Don Salva corrió a la habitación de su hija al escuchar el estruendo. La niña estaba tendida. Tosía, lloraba y fruncía los parpados para no verlo mientras él la juntaba a su pecho y desanudaba la soga alrededor del cuello lacerado. La quiso consolar, pero los espasmos de su propio llanto no lo dejaron emitir otra cosa que un lamento inmoderado, profano, desgarrador.

—Si la soga hubiera tardado un poco más en reventarse…

Ahora quien hablaba junto a su padre en la plaza de comidas de centro comercial no era propiamente la Gentile.
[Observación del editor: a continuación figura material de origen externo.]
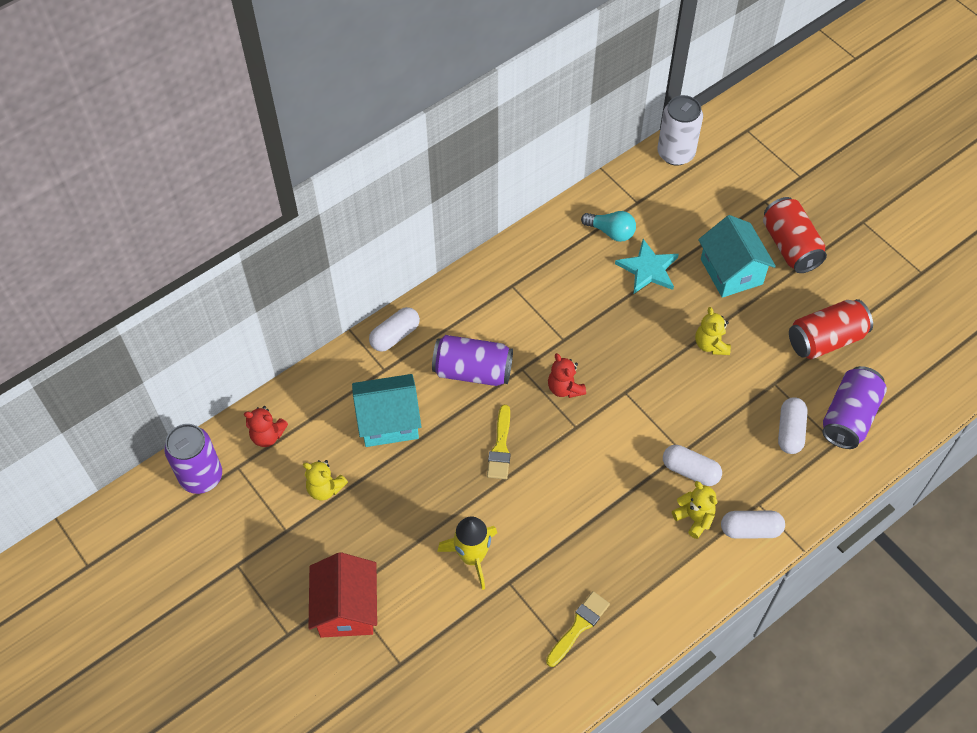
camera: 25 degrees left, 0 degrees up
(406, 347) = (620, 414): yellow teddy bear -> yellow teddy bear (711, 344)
Era Ángela. Una Ángela pausada, circunspecta, reflexiva y de mirada perdida en un horizonte nublado. No podía creer en lo equivocada que estuvo al sentir el engañoso impulso de querer renunciar al fantástico regalo de la vida. No obstante, se preguntaba en voz alta cómo sería la instancia a la que quiso marcharse con tanta decisión y no pudo, porque también fracasó en ese intento.

Luego contó que estaba medicada y que asistía con regularidad a consulta en la misma clínica a la que yo había sido citado para hablar de una tragedia social cuyo elenco estaba compuesto por muchos, quizá demasiados influencers. También reveló que había sido alejada, por prescripción, de las redes sociales, su laptop y su teléfono móvil.

Don Salva, en un apretón de manos, me rogó con encarecimiento que usara lo mejor posible aquella información que ambos me habían dado. Con Ángela nos abrazamos y con un beso en la mejilla nos dijimos adiós. Me marché pensando, y aún lo hago con insospechada frecuencia, en aquellos centenares, tal vez miles de influencers de los que nadie habla y a quienes la soga no se les reventó.